GENOVA-In piazza De Ferrari ma anche sotto la prefettura di Genova. Sono state due le manifestazioni nel capoluogo ligure la sera del 24 febbraio, giorno in cui, alle prime ore dell'alba, le forze militari russe hanno sferrato il primo attacco all'Ucraina.
Colori dell'arcobaleno della pace di nuovo a De Ferrari in mezzo alle 500 persone che si sono riunite e la fontana colorata di giallo e blu per solidarietà al paese. Tante le testimonianze della comunità ucraina di Genova, come Viktoria, trasferita nel capoluogo ligure solo qualche anno fa: "Siamo qui per dire basta alla guerra, per far capire come ci sentiamo. Sono molto spaventata, i miei figli sono ancora là, sotto alle bombe".
Altre 100 erano fermi tra associazioni pacifiste e sindacati, davanti alla prefettura per chiedere al Governo italiano di condannare ogni tipo di violenza e di cercare soluzioni pacifiche al conflitto. Un altro presidio ("No alla guerra, né in Ucraina né altrove") è in programma sabato 26 febbraio a piazza De Ferrari a partire dalle 16,30: iniziativa a cui ha comunicato la sua adesione la Cisl Genova. Intanto nelle ultime ore oltre 4000 ucraini sono fuggiti dal paese e dalla guerra per rifugiarsi in Moldavia.
Troppa da raccontare la paura di quando ha sentito dei primi attacchi:
"Quando ho saputo, questa mattina, ho iniziato a piangere.
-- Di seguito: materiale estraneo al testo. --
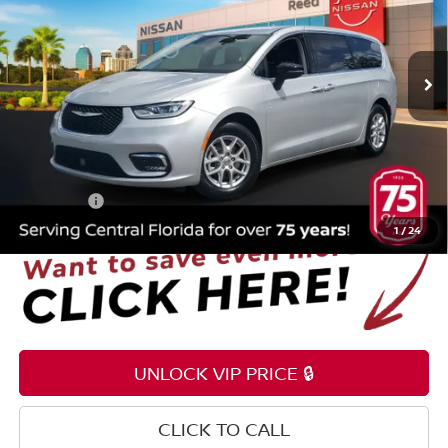
Reed Nissan Orlando
VIN:
2C4RC1BG9RR148875
Stock:
P148875
74,442 mi
Ext.
Int.
Less
Selling Price
$19,699
Pre-delivery Service Fee
+$1,199
Electronic Registration Filing Fee
+$159
Total Price:
$21,057
1
/
24
UNLOCK VIP PRICE 🔒
CLICK TO CALL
Mi tremano le gambe da tutto il giorno, non faccio altro che pensarli".
Ha detto Viktoria.
Intanto, poco prima, nella cappella riservata sotto la chiesa di santo Stefano, punto di riferimento della comunità ucraina di rito bizantino a Genova, c'è stata una lunga preghiera. Padre Vitalj accoglie una cinquantina di cittadini ucraini, in Italia da molto tempo. Pregano, qualcuno piange senza riuscire a fermarsi con le mani intrecciate in preghiera. "Il momento è così tragico per il nostro popolo - ha detto padre Vitalj -, c'è tanta preoccupazione ma anche una sensazione di frustrazione.
Abbiamo dato qualche indicazione, secondo la provvidenza di Dio. Abbiamo letto il Vangelo, quando Gesù è stato condannato, quando il popolo gridava 'uccidilo'. Il popolo deve dire da che parte sta, invece di dire 'Uccidi' deve dire 'Pace'. Il popolo, quando non tace non si sottomette. Può vincere se dice Pace".
Intanto, poco più in la, si sono raccolte tante famiglie per stringersi in solidarietà al paese sotto attacco dell'esercito russo. Molti i bambini di Genova che, in mezzo alle 500 persone, hanno fatto sentire la loro voce mentre le donne ucraine cantavano il loro inno: "Viva la pace, abbasso la guerra".